• Text for analysis:
☆ ☆ ☆ ☆ ☆

Statalist


[Date Prev][Date Next][Thread Prev][Thread Next][Date index][Thread index]

RE: st: Weights


From   "Martin Weiss" <martin.weiss@uni-tuebingen.de>
To   <statalist@hsphsun2.harvard.edu>
Subject   RE: st: Weights
Date   Wed, 30 Apr 2008 17:41:47 +0200

Austin,

if only I could open the file and compress it... I have the latest gear in
terms of hard- and software (MP/2 10.0 64 bit, 4GB RAM, Vista Business 64
bit, ...) but it is next to impossible to open the 5.5 GB file. Virtual mem
makes things so slow it takes all the fun out of it... So I am stuck in a
bit of a quandary.

Martin Weiss
_________________________________________________________________

Diplom-Kaufmann Martin Weiss
Mohlstrasse 36
Room 415
72074 Tuebingen
Germany

Fon: 0049-7071-2978184

Home: http://www.wiwi.uni-tuebingen.de/cms/index.php?id=1130

Publications: http://www.wiwi.uni-tuebingen.de/cms/index.php?id=1131

SSRN: http://papers.ssrn.com/sol3/cf_dev/AbsByAuth.cfm?per_id=669945


-----Original Message-----
From: owner-statalist@hsphsun2.harvard.edu
[mailto:owner-statalist@hsphsun2.harvard.edu] On Behalf Of Austin Nichols
Sent: Wednesday, April 30, 2008 5:27 PM
To: statalist@hsphsun2.harvard.edu
Subject: Re: st: Weights

Martin Weiss <martin.weiss@uni-tuebingen.de>

SPSS is using the wrong type of weight, and therefore will give you
incorrect standard errors.  See -help weights- and -help svy- and the
manuals for more.

☆ ☆ ☆ ☆ ☆

• Listed records:

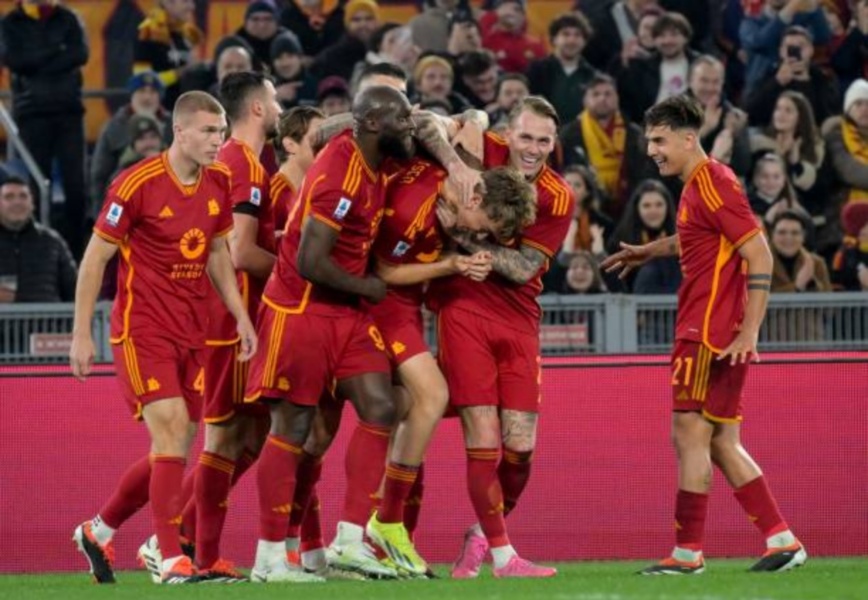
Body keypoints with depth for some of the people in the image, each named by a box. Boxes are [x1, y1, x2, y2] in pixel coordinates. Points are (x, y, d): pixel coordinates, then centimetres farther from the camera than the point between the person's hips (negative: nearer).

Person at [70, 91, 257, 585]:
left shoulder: (218, 183, 5)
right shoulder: (138, 184, -13)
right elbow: (96, 257, -7)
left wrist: (240, 316, 9)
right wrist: (82, 333, -9)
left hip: (192, 331, 7)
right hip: (143, 327, -7)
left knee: (175, 450, 7)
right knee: (172, 430, -17)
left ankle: (99, 531, 26)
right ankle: (173, 560, -15)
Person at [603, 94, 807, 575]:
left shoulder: (713, 184, -15)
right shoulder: (696, 185, 14)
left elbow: (760, 255, -19)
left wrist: (749, 330, -24)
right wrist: (649, 251, 41)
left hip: (710, 335, -10)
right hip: (703, 332, 10)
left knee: (690, 436, -6)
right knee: (722, 444, 9)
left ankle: (687, 553, -3)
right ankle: (782, 541, 9)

☆ ☆ ☆ ☆ ☆

• Exercise instructions: Can you write out, word for word, the part of the Statalist message starting with "SPSS is using" and going on through "manuals for more."? Rely on the Statalist message by itself.

• Task answer:
SPSS is using the wrong type of weight, and therefore will give you
incorrect standard errors.  See -help weights- and -help svy- and the
manuals for more.